Sim. Não seria uma excelente idéia a do nosso querido Antoine dividirmos nossos neurônios com os companheiros menos afortunados. Não seria o maior ato de caridade? Doce inocência sagaz.
Altas dosagens de Felizac parecem ter sido administradas para grande parte das pessoas. Aquelas que lêem Paulo Coelho e Veja. Aquelas que assistem a Globo e a tem com fonte primordial e indubitável de informação. Aquelas que tem Crepúsculo como seu livro de cabeceira. E aquelas que acham que o Brasil é nada mais que o país do futebol, mulher bonita e samba (sem entrar em mais detalhes, isso é assunto para um post futuro).

Com a quantidade de futilidade que ouvimos e falamos (sim, falamos também. Ou nunca se pegou conversando sobre o tempo com alguém na fila do ônibus?) o tempo todo, parecemos viciados em Felizac.

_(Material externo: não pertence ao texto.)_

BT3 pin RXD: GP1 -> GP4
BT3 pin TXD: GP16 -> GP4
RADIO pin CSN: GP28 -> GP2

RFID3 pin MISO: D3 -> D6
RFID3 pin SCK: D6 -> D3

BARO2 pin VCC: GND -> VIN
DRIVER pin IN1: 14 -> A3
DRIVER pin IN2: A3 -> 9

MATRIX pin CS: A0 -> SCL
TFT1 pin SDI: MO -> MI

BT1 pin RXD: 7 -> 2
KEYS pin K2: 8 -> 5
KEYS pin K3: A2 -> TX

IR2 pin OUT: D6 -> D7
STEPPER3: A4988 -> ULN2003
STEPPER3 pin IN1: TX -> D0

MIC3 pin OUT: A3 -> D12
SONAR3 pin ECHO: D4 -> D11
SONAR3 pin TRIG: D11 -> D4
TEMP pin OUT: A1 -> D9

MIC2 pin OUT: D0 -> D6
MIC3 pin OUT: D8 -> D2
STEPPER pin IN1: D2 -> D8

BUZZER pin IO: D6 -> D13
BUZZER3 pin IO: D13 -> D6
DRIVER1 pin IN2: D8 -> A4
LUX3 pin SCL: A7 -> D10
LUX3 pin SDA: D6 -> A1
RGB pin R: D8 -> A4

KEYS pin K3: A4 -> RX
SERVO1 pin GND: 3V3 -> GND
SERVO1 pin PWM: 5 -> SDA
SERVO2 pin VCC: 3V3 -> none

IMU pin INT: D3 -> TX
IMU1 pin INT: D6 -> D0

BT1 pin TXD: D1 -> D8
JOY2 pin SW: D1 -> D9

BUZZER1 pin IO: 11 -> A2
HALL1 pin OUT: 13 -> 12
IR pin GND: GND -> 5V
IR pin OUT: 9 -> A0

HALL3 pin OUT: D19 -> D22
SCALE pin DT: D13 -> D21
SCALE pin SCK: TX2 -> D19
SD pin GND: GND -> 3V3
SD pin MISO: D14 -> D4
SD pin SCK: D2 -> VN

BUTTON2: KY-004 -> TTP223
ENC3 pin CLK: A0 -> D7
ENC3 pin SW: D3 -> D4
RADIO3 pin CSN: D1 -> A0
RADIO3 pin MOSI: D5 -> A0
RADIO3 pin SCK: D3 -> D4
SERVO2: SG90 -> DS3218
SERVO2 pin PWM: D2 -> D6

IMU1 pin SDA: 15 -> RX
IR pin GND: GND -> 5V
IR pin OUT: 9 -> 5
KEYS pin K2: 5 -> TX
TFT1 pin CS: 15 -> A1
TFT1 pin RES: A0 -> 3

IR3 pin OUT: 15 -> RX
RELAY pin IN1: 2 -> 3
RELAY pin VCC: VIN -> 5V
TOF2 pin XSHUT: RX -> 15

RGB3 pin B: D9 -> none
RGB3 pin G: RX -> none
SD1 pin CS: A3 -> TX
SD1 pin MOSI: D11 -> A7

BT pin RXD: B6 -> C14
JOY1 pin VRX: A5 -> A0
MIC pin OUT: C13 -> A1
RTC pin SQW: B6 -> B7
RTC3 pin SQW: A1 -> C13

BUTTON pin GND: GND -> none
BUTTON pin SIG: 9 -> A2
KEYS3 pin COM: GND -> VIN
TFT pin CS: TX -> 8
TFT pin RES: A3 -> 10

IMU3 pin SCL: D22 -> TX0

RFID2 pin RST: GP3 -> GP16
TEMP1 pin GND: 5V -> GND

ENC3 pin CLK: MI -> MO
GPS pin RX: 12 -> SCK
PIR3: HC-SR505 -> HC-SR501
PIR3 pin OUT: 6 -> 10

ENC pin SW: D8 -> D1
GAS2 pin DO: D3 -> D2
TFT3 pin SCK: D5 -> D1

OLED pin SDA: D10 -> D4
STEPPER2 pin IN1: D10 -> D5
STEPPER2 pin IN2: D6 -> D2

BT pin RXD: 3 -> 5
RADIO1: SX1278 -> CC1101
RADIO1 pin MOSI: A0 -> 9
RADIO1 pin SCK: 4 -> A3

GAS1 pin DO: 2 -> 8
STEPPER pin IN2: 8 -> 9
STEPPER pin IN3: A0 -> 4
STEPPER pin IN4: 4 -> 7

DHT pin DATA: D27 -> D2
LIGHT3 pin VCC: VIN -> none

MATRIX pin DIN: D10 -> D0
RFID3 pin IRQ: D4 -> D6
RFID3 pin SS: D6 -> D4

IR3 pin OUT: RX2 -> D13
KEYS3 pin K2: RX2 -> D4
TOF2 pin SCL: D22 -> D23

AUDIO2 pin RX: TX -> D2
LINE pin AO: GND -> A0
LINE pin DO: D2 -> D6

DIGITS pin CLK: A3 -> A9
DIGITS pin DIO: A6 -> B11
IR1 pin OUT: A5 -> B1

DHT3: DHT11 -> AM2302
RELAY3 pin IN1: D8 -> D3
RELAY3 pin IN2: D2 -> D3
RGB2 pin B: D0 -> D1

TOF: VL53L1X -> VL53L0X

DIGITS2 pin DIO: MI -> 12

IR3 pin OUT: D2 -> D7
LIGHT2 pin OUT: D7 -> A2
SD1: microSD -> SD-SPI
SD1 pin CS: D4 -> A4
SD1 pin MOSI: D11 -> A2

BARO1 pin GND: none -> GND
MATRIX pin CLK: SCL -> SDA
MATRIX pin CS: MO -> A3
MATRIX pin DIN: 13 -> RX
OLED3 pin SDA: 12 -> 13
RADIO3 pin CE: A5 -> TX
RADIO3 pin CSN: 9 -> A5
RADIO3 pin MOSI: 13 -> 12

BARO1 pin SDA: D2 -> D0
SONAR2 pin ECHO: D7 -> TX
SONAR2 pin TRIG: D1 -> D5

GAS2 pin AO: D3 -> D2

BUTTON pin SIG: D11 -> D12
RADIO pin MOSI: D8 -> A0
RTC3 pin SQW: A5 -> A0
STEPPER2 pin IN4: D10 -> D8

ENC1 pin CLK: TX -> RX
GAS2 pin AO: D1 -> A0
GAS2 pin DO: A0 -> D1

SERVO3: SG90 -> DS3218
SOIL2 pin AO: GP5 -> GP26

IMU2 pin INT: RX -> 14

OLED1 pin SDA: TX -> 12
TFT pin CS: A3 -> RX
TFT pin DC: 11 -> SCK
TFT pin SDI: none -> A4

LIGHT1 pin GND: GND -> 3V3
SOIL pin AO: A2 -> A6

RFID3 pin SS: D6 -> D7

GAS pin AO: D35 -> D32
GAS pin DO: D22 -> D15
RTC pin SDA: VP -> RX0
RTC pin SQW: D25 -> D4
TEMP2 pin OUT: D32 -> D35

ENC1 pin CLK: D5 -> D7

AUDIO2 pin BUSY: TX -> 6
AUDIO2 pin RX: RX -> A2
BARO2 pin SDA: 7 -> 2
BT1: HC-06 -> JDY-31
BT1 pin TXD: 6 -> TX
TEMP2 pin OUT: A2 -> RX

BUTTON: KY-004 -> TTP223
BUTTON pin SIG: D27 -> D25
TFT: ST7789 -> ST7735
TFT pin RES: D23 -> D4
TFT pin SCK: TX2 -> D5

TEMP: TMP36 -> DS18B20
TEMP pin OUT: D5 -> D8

Pouco nos damos e não nos dão chance para surtar de vez enquanto. Sempre veem livros de autoajuda (Coelho na área), conselhos como “Tudo passa” ou “Sai dessa” ou “Quanta deprê por aqui, vou embora”. Mas, ei, podemos e devemos ‘surtar’ às vezes. Dar um tchau para algum desconhecido. Não entregar algum trabalho. Não comparecer a um encontro (mas faça o favor de desmarca-lo, lembre-se que seus limites terminam quando começa o do coleguinha) porque quer apenas ficar sozinho. Aquela necessidade de ter só a sua companhia.

Permita-se discordar quando vê algo errado. Permita-se não estar o tempo todo alegre. Permita-se a solidão. Permita-se uma caminhada. Permita-se agrados. Permita-se abstinência desse Felizac continuo a que somos abastecidos.

“Por que a gente não teria o direito de criticar, de achar certas pessoas babacas e fracas, sob pretexto de que teríamos um clima pesado e ciumento? Todo o mundo se comporta como se fôssemos todos iguais, como se fôssemos todos ricos, educados, poderosos, brancos, jovens, belos, machos, felizes, como se todos estivéssemos com boa saúde, como se todos tivéssemos um carrão... Mas isso, obviamente, não é verdade. Por isso, tenho o direito de gritar, de estar de mau humor, de não sorrir idiotamente todo o tempo, de dar a minha opinião quando vejo coisas não-normais e injustas, e até de insultar as pessoas. Tenho o direito de protestar.”
(Fragmentos retirados do livro Como me tornei estúpido, de Martin Page.)